Request 1
Please output the part of the assignment notice below, everything from "San Diego, CA" down to "assume such Leases.", copied word for word.

+++ Selected text +++

Notice and Acknowledgement of Assignment

EX-10.49 3 dex1049.htm NOTICE & ACKNOWLEDGEMENT OF ASSIGNMENT Notice & Acknowledgement of Assignment

 

EXHIBIT 10.49

 

Notice and Acknowledgement of Assignment

 

May 5, 2003

 

Mobile Pet Systems, Inc.

2510 West Washington Street

San Diego, CA

 

Ladies and Gentlemen:

 

This will advise you that we have assigned all our interest in three (3) separate equipment leases identified as Equipment Lease No. 4125, Lease Schedules No. 4125.01, 4125.02 and 4125.03A, all dated as of April 8, 1999 (collectively, the “Lease”) between FINOVA Capital Corporation (“Lessor” or “Assignor”) and Molecular Imaging Corporation (formerly Mobile Pet Systems, Inc.) (“Lessee”), and proceeds thereof, to Ascendiant PET Partners–I, LLC (“Purchaser”), and Purchaser has agreed to assume such Leases.

+++

Request 2
From the entries below, return everything from the line containing "Liefermöglichkeiten bei HORNBACH" down to the line containing "Nachhaltigkeit", both lines included and unchanged.

+++ Exercise data +++

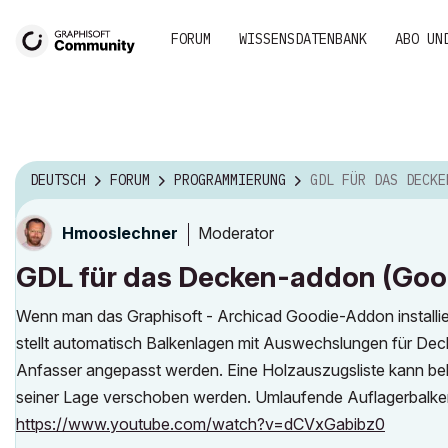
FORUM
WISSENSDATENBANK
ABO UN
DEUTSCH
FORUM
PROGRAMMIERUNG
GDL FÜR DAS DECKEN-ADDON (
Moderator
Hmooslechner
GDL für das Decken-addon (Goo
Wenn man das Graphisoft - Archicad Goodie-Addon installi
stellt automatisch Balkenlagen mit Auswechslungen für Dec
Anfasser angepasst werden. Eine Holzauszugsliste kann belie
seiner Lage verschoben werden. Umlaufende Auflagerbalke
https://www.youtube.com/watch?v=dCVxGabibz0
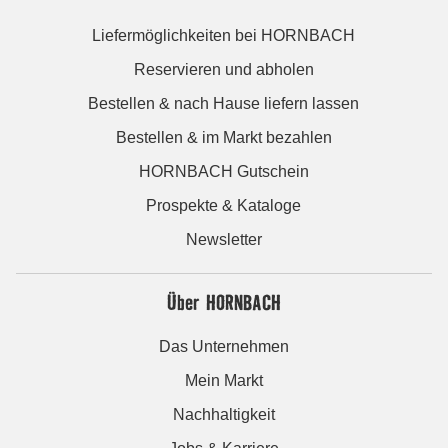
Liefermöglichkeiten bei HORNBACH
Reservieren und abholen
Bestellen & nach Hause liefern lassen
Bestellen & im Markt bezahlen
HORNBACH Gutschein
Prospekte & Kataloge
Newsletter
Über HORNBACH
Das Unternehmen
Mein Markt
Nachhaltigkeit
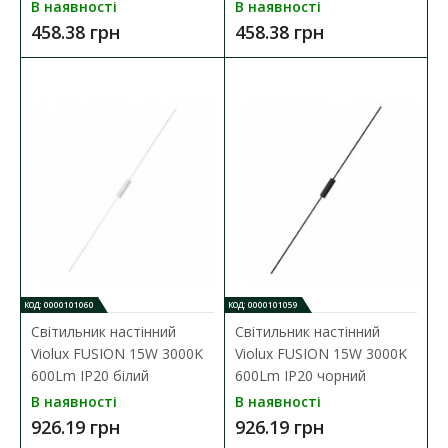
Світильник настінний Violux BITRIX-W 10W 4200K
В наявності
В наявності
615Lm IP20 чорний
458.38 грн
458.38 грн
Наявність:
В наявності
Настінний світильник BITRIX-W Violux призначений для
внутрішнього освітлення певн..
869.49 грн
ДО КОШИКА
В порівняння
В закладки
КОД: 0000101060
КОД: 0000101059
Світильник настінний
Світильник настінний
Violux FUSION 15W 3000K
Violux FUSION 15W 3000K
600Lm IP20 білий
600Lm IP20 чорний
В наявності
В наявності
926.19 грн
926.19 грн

+++
+++ Exercise data +++

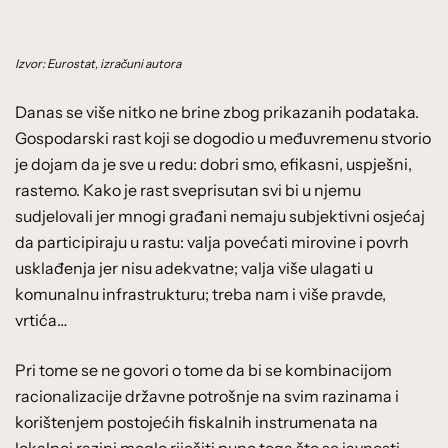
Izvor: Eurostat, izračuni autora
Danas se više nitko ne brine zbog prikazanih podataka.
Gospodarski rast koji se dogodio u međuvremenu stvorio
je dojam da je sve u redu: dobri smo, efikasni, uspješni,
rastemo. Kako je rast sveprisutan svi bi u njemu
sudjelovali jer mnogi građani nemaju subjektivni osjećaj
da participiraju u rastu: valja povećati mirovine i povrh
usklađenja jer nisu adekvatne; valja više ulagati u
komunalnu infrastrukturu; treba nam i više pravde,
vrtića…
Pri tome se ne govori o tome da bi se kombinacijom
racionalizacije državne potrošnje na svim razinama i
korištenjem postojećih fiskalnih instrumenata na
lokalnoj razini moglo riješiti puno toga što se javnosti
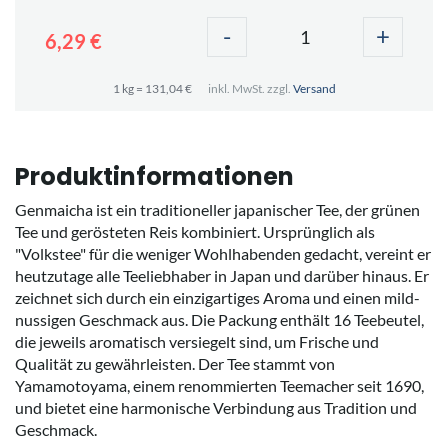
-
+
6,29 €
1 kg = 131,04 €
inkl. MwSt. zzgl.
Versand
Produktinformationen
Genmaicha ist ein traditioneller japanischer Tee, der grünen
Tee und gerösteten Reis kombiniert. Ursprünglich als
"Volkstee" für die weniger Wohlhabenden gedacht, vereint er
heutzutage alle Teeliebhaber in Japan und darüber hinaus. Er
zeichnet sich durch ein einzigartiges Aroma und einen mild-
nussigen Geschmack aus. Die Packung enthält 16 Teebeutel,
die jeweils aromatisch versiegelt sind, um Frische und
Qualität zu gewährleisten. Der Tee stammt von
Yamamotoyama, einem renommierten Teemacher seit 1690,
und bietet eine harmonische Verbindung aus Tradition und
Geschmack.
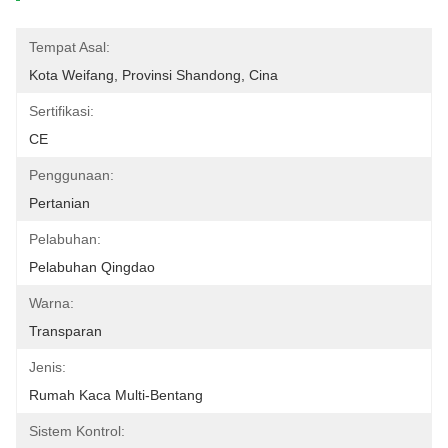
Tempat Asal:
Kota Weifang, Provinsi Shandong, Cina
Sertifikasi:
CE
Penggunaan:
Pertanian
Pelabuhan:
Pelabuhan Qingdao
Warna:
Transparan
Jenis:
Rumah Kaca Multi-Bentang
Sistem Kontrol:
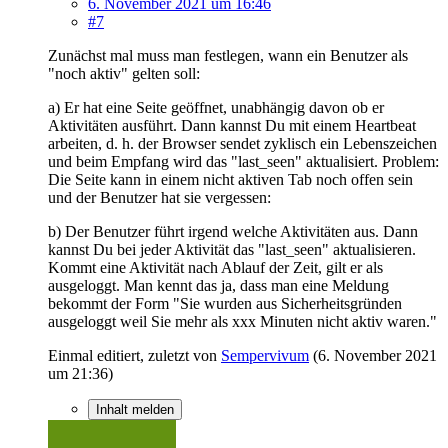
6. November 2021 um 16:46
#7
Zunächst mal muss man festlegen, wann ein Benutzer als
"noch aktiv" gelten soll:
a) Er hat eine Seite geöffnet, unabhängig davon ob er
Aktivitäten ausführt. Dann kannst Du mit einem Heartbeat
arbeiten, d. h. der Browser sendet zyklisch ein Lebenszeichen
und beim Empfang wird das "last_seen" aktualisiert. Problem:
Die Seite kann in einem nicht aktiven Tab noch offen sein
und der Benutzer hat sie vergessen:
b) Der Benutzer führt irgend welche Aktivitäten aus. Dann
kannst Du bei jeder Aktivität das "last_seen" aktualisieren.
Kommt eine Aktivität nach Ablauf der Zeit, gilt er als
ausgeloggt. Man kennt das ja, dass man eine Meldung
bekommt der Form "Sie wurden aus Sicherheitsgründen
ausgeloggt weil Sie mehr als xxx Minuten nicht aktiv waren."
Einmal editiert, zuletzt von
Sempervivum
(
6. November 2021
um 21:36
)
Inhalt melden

+++

Written response 1
San Diego, CA

 

Ladies and Gentlemen:

 

This will advise you that we have assigned all our interest in three (3) separate equipment leases identified as Equipment Lease No. 4125, Lease Schedules No. 4125.01, 4125.02 and 4125.03A, all dated as of April 8, 1999 (collectively, the “Lease”) between FINOVA Capital Corporation (“Lessor” or “Assignor”) and Molecular Imaging Corporation (formerly Mobile Pet Systems, Inc.) (“Lessee”), and proceeds thereof, to Ascendiant PET Partners–I, LLC (“Purchaser”), and Purchaser has agreed to assume such Leases.

Written response 2
Liefermöglichkeiten bei HORNBACH
Reservieren und abholen
Bestellen & nach Hause liefern lassen
Bestellen & im Markt bezahlen
HORNBACH Gutschein
Prospekte & Kataloge
Newsletter
Über HORNBACH
Das Unternehmen
Mein Markt
Nachhaltigkeit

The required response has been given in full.